Last Friday, UMC said it would merge three Chinese entities including two existing chip plants and a chip designer subsidiary UDS in the country for an initial public offering aimed at raising 2.5 billion yuan ($377 million). The subsidiaries now contribute around 11% of its total revenue, UMC said.

UMC's bigger rivals are Taiwan Semiconductor Manufacturing Co., and U.S.-based Globalfoundries. Its clients include Qualcomm, MediaTek, Novatek, Rockchip, Allwinner Technology, among others. It held around 9% of the global foundry market in the first half of 2018, according to Taiwan-based Topology Research Institute. China's state-sponsored Semiconductor Manufacturing International Corp., with a market share of nearly 6%, is UMC's biggest challenger.

Lin Jian-Hong, an analyst at Topology Research Institute, said: "To add Chinese color is important to UMC and other second-tier chip companies as they want to look more local and to secure more orders from booming Chinese clients. Otherwise, Chinese chip designers might turn to their domestic chip manufacturers instead in the long term."

UMC's move to foster closer ties with China isn't unique among Taiwanese tech companies, despite the souring of relations between China and the self-ruled island considered by Beijing to be a renegade province after the election of pro-democracy President Tsai Ing-Wen in 2016. Tsai's Democratic Progressive Party has traditionally supported independence for Taiwan.

Previously, Taiwanese companies sold stakes in their subsidiaries in China to local investors and formed joint ventures to boost relations. Chip packaging and testing companies ChipMOS Technologies and Siliconware Precision Industries both sold shares in their China factories while Lite-On Technology, an electronic parts maker, created a joint venture with Beijing-backed Tsinghua Unigroup to assemble storage products. Such moves do not require regulatory approval from Taiwan.

ASE Industrial Holding, the world's top chip testing and packaging house, said that it would not rule out any possibility of increasing participation in China's capital market. The company listed its unit that produces electronics parts, Universal Scientific Industrial, in Shanghai in 2012.

On June 8, major iPhone assembler Foxconn Technology Group, formally known as Hon Hai Precision Industry, spun off its unit Foxconn Industrial Internet on the Shanghai Stock Exchange. A subsidiary of Foxconn's print circuit board unit, Zhen Ding Technology, also filed late last year to list in Shenzhen.

Other Taiwanese companies are also seeking higher valuations and easier access to capital in China. Namchou Group, a food conglomerate, has submitted an application to list in Shanghai, while Giant Manufacturing, the world's No. 1 bicycle maker, said it was considering listing its Chinese unit.

Hadrien Chiu, a partner at accountancy firm PricewaterhouseCoopers Taiwan, said there has been an increase in companies seeking advice this year about listing on Chinese stock markets, mainly because investors in China can tolerate high valuations for stocks.

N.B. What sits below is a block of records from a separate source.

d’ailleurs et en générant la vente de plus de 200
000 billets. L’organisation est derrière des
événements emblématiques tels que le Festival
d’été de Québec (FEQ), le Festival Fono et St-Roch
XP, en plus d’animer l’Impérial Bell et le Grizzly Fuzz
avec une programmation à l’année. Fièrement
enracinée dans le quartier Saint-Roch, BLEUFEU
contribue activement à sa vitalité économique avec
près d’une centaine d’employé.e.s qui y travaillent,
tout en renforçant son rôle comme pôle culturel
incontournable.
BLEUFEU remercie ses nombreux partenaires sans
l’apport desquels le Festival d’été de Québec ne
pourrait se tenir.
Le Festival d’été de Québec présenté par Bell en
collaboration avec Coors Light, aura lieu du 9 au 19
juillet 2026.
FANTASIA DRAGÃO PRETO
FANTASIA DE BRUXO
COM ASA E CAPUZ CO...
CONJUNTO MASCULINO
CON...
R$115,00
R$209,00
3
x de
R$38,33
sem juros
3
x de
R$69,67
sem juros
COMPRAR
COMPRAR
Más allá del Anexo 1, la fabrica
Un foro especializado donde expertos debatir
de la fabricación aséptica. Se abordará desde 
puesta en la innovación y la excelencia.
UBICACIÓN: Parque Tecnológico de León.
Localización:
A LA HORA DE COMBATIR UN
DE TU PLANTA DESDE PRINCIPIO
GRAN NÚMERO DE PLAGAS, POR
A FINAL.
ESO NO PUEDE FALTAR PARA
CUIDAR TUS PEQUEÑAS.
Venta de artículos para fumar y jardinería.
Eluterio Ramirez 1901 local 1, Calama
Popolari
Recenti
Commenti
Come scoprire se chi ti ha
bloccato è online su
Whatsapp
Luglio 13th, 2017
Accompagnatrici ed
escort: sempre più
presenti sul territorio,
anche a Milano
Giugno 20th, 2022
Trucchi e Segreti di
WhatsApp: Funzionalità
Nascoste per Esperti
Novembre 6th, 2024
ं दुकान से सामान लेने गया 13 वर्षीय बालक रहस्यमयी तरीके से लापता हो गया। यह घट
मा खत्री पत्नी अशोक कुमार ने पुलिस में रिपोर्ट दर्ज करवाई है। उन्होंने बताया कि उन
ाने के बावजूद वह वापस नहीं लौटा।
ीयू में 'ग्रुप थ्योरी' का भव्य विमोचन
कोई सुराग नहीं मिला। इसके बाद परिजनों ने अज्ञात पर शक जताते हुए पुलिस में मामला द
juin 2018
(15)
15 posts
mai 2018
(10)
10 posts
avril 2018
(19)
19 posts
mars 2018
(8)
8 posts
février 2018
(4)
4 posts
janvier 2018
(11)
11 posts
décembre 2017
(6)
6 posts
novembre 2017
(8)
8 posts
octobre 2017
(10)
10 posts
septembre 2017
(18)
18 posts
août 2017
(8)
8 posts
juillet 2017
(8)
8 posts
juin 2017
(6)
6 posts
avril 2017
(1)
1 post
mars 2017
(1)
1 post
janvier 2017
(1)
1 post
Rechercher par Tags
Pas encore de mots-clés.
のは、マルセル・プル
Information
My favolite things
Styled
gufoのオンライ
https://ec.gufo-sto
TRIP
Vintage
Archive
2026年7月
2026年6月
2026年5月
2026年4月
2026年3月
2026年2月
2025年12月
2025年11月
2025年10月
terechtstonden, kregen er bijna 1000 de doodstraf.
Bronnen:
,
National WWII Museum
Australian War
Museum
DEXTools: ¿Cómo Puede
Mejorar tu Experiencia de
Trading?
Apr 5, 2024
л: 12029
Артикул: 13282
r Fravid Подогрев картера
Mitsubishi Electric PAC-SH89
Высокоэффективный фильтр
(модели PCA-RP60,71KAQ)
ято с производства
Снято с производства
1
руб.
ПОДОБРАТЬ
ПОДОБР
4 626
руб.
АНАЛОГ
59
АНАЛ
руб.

"With funding and easier access to capital, Taiwanese companies can expand operations or factories in China, gain more business from Chinese customers and attract more high-end talent with competitive salary packages," said Chiu. "However, it can also mean a long process of application if a company cannot receive fast-track approval, like Foxconn's unit or battery maker Contemporary Amperex Technology."